● WHAT YOU SHOULD DO:
Rewrite the lines of the material below with every "phylum" changed to "division" and nothing else altered. Leave the pictures out.

● DATA EXCERPTS:

* BEGIN *

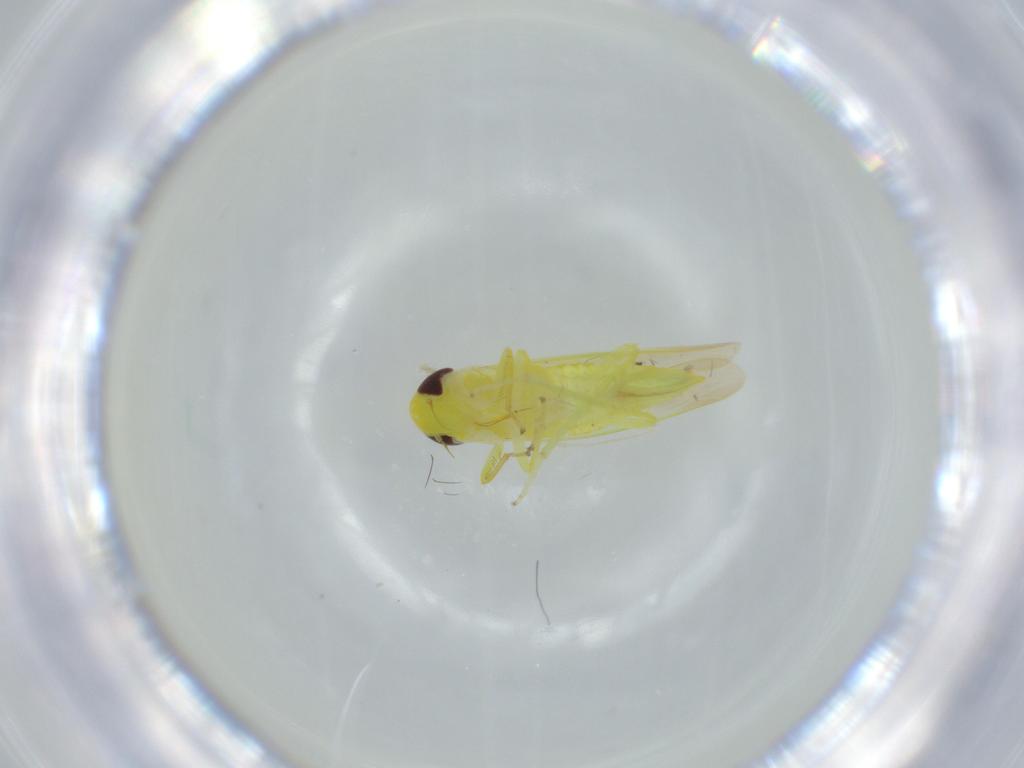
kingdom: Animalia
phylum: Arthropoda
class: Insecta
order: Hemiptera
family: Cicadellidae
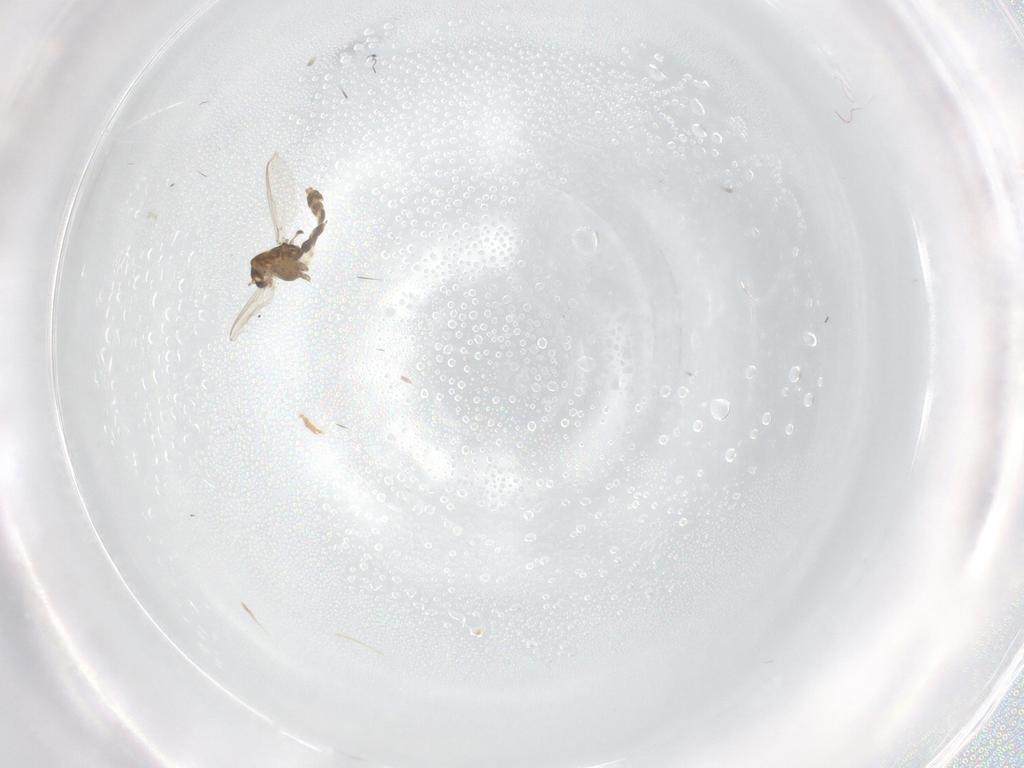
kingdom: Animalia
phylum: Arthropoda
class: Insecta
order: Diptera
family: Chironomidae
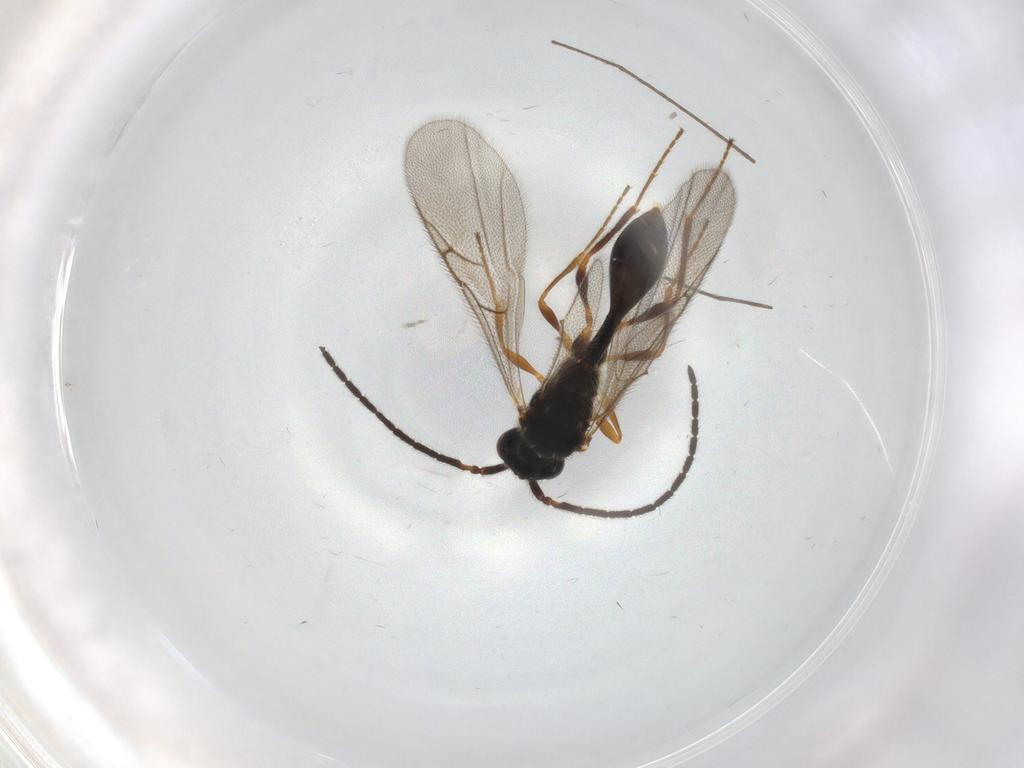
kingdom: Animalia
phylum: Arthropoda
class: Insecta
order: Hymenoptera
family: Diapriidae
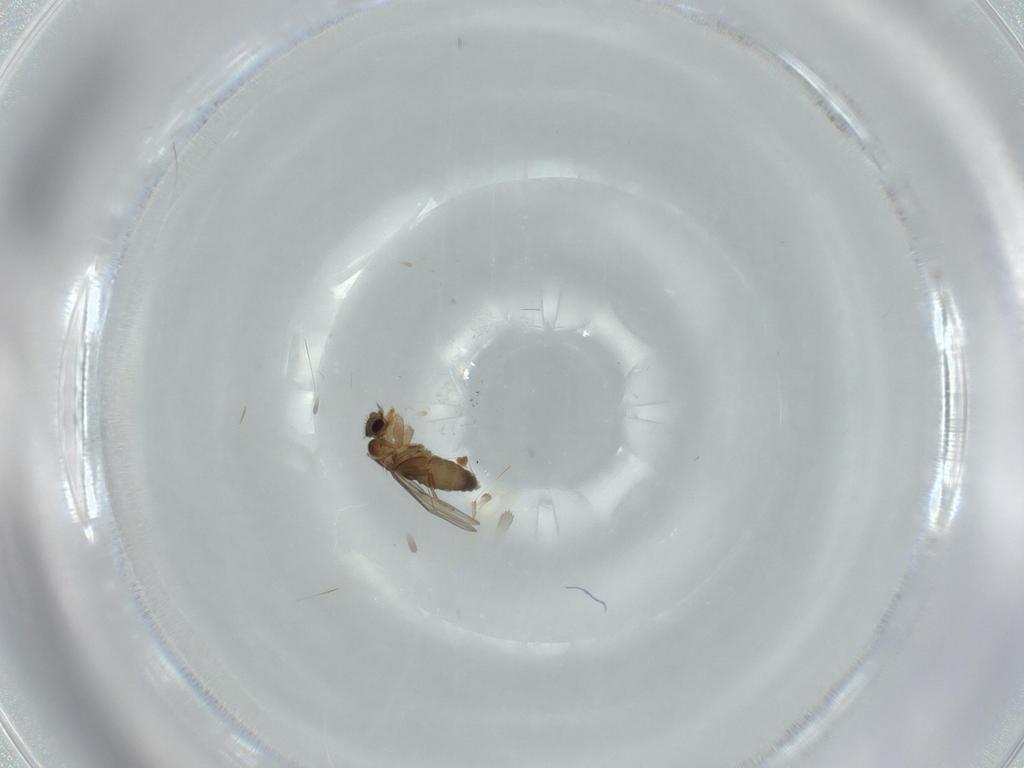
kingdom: Animalia
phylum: Arthropoda
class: Insecta
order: Diptera
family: Phoridae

* END *

● THE OUTPUT:
kingdom: Animalia
division: Arthropoda
class: Insecta
order: Hemiptera
family: Cicadellidae
kingdom: Animalia
division: Arthropoda
class: Insecta
order: Diptera
family: Chironomidae
kingdom: Animalia
division: Arthropoda
class: Insecta
order: Hymenoptera
family: Diapriidae
kingdom: Animalia
division: Arthropoda
class: Insecta
order: Diptera
family: Phoridae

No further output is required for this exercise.